今年の通勤・近郊用車両のトレンドは、いったいどんなものだったのか。イノトランスの展示から、いくつかピックアップしてみた。
電動自転車用コンセントが普及
2018年の各展示車両の中で最も目に付いたのが、自転車置き場に設置されたコンセントだ。列車への自転車積載が一般的なヨーロッパでは、車内に自転車置き場があるのが一般的だが、このコンセントは電動自転車の充電用コンセントである。
オーストリア鉄道(ÖBB)の近郊用車両「シティジェット」に設けられた自転車置き場。窓の下に見えるコンセントが電動自転車充電用(筆者撮影)
電動自転車というと、日本ではいわゆるママチャリ、つまり街中での利用を目的としたシティサイクルのイメージが圧倒的に強いが、自転車専用道路が普及しているヨーロッパ各国では、趣味や家族旅行でサイクリングをする人が非常に多く、長距離走行用スポーツタイプやマウンテンバイクにも電動タイプが用意されている。
——
指示 1:
通勤・近郊用車両の記事に登場する展示会、鉄道事業者、車両の名称をすべて挙げてください。
指示 2:
通勤・近郊用車両の記事から、「電動自転車用コンセントが普及」で始まり「電動タイプが用意されている。」まで続く部分を、一字も変えずに書き写してください。

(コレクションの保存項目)
——
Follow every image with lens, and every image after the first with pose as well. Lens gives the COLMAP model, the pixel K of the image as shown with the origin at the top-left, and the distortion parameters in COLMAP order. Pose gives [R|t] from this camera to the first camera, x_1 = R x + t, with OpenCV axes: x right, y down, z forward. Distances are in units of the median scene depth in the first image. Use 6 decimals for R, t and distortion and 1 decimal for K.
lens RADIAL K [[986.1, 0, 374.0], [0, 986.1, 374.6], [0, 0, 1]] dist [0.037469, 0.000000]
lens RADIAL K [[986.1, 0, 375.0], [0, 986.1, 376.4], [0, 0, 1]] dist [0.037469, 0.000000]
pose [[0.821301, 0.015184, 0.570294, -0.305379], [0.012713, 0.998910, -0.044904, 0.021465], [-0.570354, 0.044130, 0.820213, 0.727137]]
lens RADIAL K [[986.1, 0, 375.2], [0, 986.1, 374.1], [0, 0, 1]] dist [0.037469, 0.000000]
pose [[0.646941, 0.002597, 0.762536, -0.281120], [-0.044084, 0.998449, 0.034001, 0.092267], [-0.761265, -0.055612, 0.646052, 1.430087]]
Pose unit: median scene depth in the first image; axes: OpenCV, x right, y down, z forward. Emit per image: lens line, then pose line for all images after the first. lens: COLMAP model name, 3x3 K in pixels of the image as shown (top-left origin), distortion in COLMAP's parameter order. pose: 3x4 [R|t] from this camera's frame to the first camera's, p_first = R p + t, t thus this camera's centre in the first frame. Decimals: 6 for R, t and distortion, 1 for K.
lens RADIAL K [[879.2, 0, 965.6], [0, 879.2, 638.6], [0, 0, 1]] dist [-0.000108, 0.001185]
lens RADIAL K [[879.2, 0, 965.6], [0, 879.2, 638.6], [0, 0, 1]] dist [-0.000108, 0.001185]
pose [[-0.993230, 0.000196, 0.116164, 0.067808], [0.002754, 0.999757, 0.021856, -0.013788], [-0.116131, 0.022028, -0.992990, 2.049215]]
——
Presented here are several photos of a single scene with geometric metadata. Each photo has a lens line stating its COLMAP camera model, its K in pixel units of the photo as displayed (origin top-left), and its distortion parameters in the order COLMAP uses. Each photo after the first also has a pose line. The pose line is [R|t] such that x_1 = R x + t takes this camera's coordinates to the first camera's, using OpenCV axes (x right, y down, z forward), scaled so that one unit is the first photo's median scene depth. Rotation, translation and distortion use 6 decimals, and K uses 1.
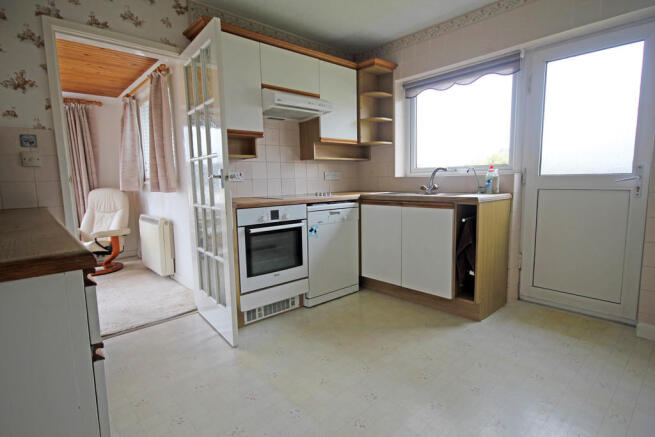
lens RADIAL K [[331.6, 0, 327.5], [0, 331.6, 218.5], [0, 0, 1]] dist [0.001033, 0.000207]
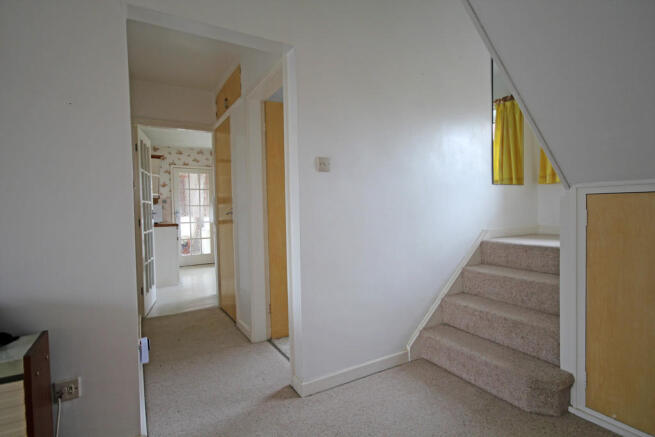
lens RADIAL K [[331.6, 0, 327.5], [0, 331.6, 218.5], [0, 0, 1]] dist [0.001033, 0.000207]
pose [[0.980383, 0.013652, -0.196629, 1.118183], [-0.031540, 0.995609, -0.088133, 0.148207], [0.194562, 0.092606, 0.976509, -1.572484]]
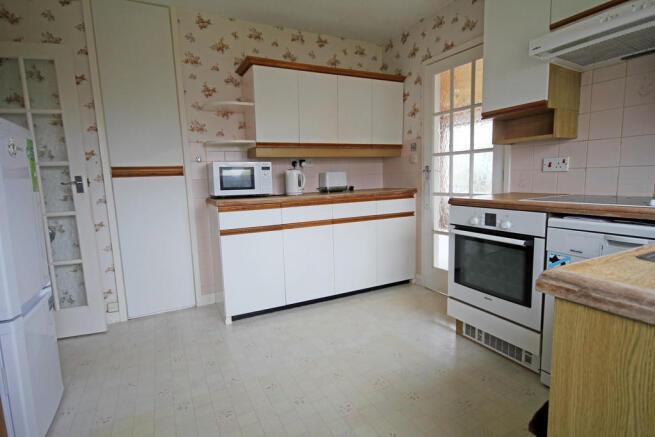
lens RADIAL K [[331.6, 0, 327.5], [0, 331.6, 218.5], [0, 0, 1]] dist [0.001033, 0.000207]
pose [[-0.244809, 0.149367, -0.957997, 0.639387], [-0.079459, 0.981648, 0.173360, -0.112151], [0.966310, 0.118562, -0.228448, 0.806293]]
——
解答欄 1:
イノトランス、オーストリア鉄道(ÖBB)、シティジェット

解答欄 2:
電動自転車用コンセントが普及
2018年の各展示車両の中で最も目に付いたのが、自転車置き場に設置されたコンセントだ。列車への自転車積載が一般的なヨーロッパでは、車内に自転車置き場があるのが一般的だが、このコンセントは電動自転車の充電用コンセントである。
オーストリア鉄道(ÖBB)の近郊用車両「シティジェット」に設けられた自転車置き場。窓の下に見えるコンセントが電動自転車充電用(筆者撮影)
電動自転車というと、日本ではいわゆるママチャリ、つまり街中での利用を目的としたシティサイクルのイメージが圧倒的に強いが、自転車専用道路が普及しているヨーロッパ各国では、趣味や家族旅行でサイクリングをする人が非常に多く、長距離走行用スポーツタイプやマウンテンバイクにも電動タイプが用意されている。